- Aktaş Location in Turkey
- Coordinates: 41°09′02″N 40°51′54″E﻿ / ﻿41.15056°N 40.86500°E
- Country: Turkey
- Province: Rize
- District: Pazar
- Elevation: 252 m (827 ft)
- Population (2021): 278
- Time zone: UTC+3 (TRT)

= Aktaş, Pazar =

Aktaş is a village in the Pazar District, Rize Province, in Black Sea Region of Turkey. Its population is 278 (2021).

== History ==
According to list of villages in Laz language book (2009), name of the village is Xonari, which means "water that flows noisily". Most villagers are ethnically Laz. The old name of Aktas village is known as Hunari (ხუნარი)[3] This place name entered Turkish as Hunar. As a matter of fact, it is mentioned as Hunar (خونار) in the Trabzon province salnament dated 1876 and in the Ottoman village list dated 1928.

The Lazeti region, where the village of Hunari or Hunar is located, was part of the Kingdom of Kolkheti in ancient times. The Ottomans conquered this region after they abolished the Empire of Trabzon in 1461. According to the Trabzon vilayeti salnames of 1876, this settlement belonged to the Athens kaza of the Lazistan sanjak of Trabzon Vilayeti. Its population consisted of 48 people living in 17 households. It is possible that this number is only the male population. The village had 33 goats, 29 cows and 6 oxen as taxable livestock.

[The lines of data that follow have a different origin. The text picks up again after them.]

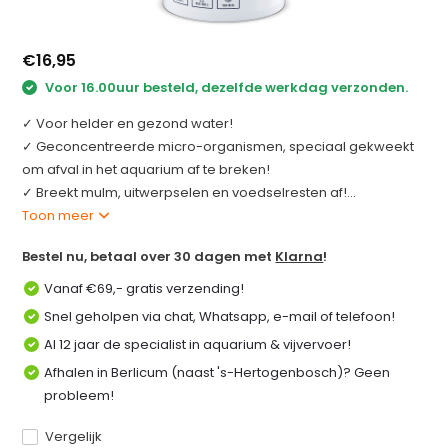
€16,95
Voor 16.00uur besteld, dezelfde werkdag verzonden.
✓ Voor helder en gezond water!
✓ Geconcentreerde micro-organismen, speciaal gekweekt
om afval in het aquarium af te breken!
✓ Breekt mulm, uitwerpselen en voedselresten af!...
Toon meer
Bestel nu, betaal over 30 dagen met
Klarna
!
Vanaf €69,- gratis verzending!
Snel geholpen via chat, Whatsapp, e-mail of telefoon!
Al 12 jaar de specialist in aquarium & vijvervoer!
Afhalen in Berlicum (naast 's-Hertogenbosch)? Geen
probleem!
Vergelijk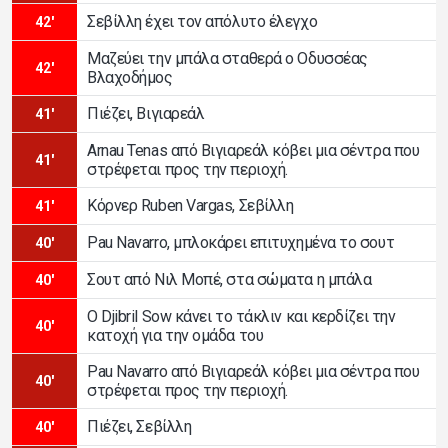
Σεβίλλη έχει τον απόλυτο έλεγχο
42'
Μαζεύει την μπάλα σταθερά ο Οδυσσέας
42'
Βλαχοδήμος
Πιέζει, Βιγιαρεάλ
41'
Arnau Tenas από Βιγιαρεάλ κόβει μια σέντρα που
41'
στρέφεται προς την περιοχή.
Κόρνερ Ruben Vargas, Σεβίλλη
41'
Pau Navarro, μπλοκάρει επιτυχημένα το σουτ
40'
Σουτ από Νιλ Μοπέ, στα σώματα η μπάλα
40'
Ο Djibril Sow κάνει το τάκλιν και κερδίζει την
40'
κατοχή για την ομάδα του
Pau Navarro από Βιγιαρεάλ κόβει μια σέντρα που
40'
στρέφεται προς την περιοχή.
Πιέζει, Σεβίλλη
40'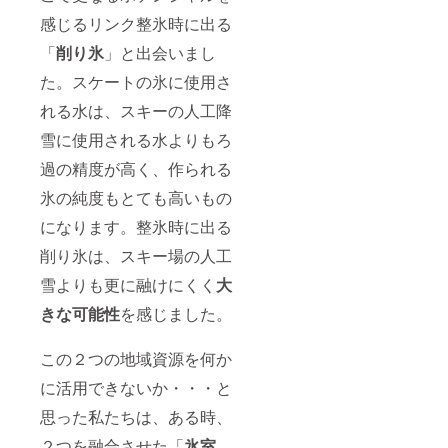
感じるリンク整氷時に出る
「
削り氷
」と出会いまし
た。スケートの氷に使用さ
れる水は、スキーの人工降
雪に使用される水よりもろ
過の精度が高く、作られる
氷の純度もとても高いもの
になります。整氷時に出る
削り氷は、スキー場の人工
雪よりも更に融けにくく
大
きな可能性
を感じました。
この２つの地域資源を何か
に活用できないか・・・と
思った私たちは、ある時、
２つを融合させた「
氷室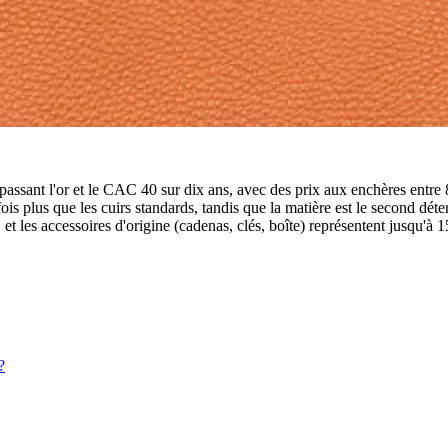
passant l'or et le CAC 40 sur dix ans, avec des prix aux enchères entre
ois plus que les cuirs standards, tandis que la matière est le second dét
, et les accessoires d'origine (cadenas, clés, boîte) représentent jusqu'à 
?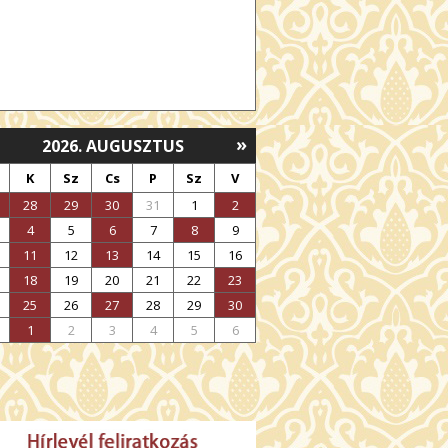
»
2026. AUGUSZTUS
K
Sz
Cs
P
Sz
V
28
29
30
31
1
2
4
5
6
7
8
9
11
12
13
14
15
16
18
19
20
21
22
23
25
26
27
28
29
30
1
2
3
4
5
6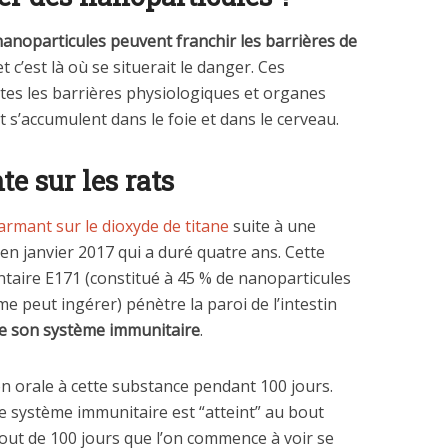
nanoparticules peuvent franchir les barrières de
t c’est là où se situerait le danger. Ces
tes les barrières physiologiques et organes
t s’accumulent dans le foie et dans le cerveau.
e sur les rats
larmant sur le dioxyde de titane
suite à une
en janvier 2017 qui a duré quatre ans. Cette
ntaire E171 (constitué à 45 % de nanoparticules
me peut ingérer) pénètre la paroi de l’intestin
de son système immunitaire
.
on orale à cette substance pendant 100 jours.
e système immunitaire est “atteint” au bout
bout de 100 jours que l’on commence à voir se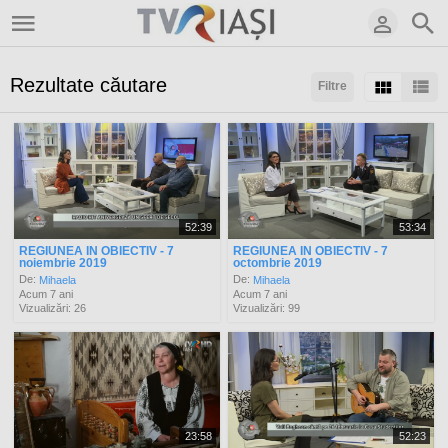
Rezultate căutare
Filtre
Sortaţi după:
Arată:
Rezultate/pagină:
52:39
53:34
REGIUNEA IN OBIECTIV - 7
REGIUNEA IN OBIECTIV - 7
noiembrie 2019
octombrie 2019
De:
De:
Mihaela
Mihaela
Acum 7 ani
Acum 7 ani
Vizualizări: 26
Vizualizări: 99
23:58
52:23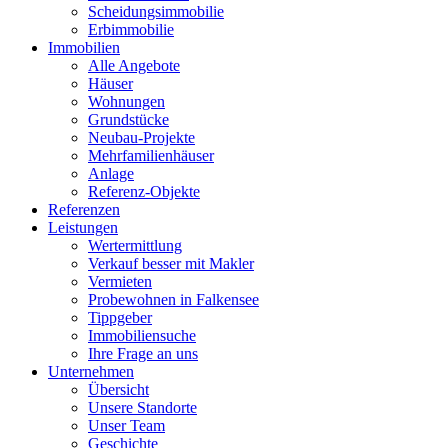
Scheidungsimmobilie
Erbimmobilie
Immobilien
Alle Angebote
Häuser
Wohnungen
Grundstücke
Neubau-Projekte
Mehrfamilienhäuser
Anlage
Referenz-Objekte
Referenzen
Leistungen
Wertermittlung
Verkauf besser mit Makler
Vermieten
Probewohnen in Falkensee
Tippgeber
Immobiliensuche
Ihre Frage an uns
Unternehmen
Übersicht
Unsere Standorte
Unser Team
Geschichte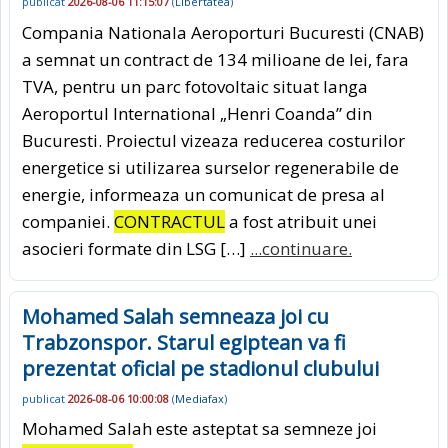
publicat
2026-08-06 11:15:07
(
Libertatea
)
Compania Nationala Aeroporturi Bucuresti (CNAB)
a semnat un contract de 134 milioane de lei, fara
TVA, pentru un parc fotovoltaic situat langa
Aeroportul International „Henri Coanda” din
Bucuresti. Proiectul vizeaza reducerea costurilor
energetice si utilizarea surselor regenerabile de
energie, informeaza un comunicat de presa al
companiei.
CONTRACTUL
a fost atribuit unei
asocieri formate din LSG […]
...continuare.
Mohamed Salah semneaza joi cu
Trabzonspor. Starul egiptean va fi
prezentat oficial pe stadionul clubului
publicat
2026-08-06 10:00:08
(
Mediafax
)
Mohamed Salah este asteptat sa semneze joi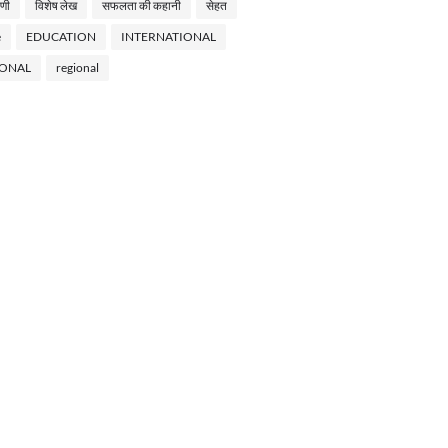
णी
विशेष लेख
सफलता की कहानी
सेहत
e
EDUCATION
INTERNATIONAL
IONAL
regional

The village of Hunari or Hunar was under Russian rule during the First World War. Georgian linguist Ioseb Kipshidze, during his research trip to the Lazistan region in 1917, wrote that 284 people lived in 43 households in the village, which he noted as Hunar (ხუნარ).

==Geography==
The village is located 7 km away from Pazar.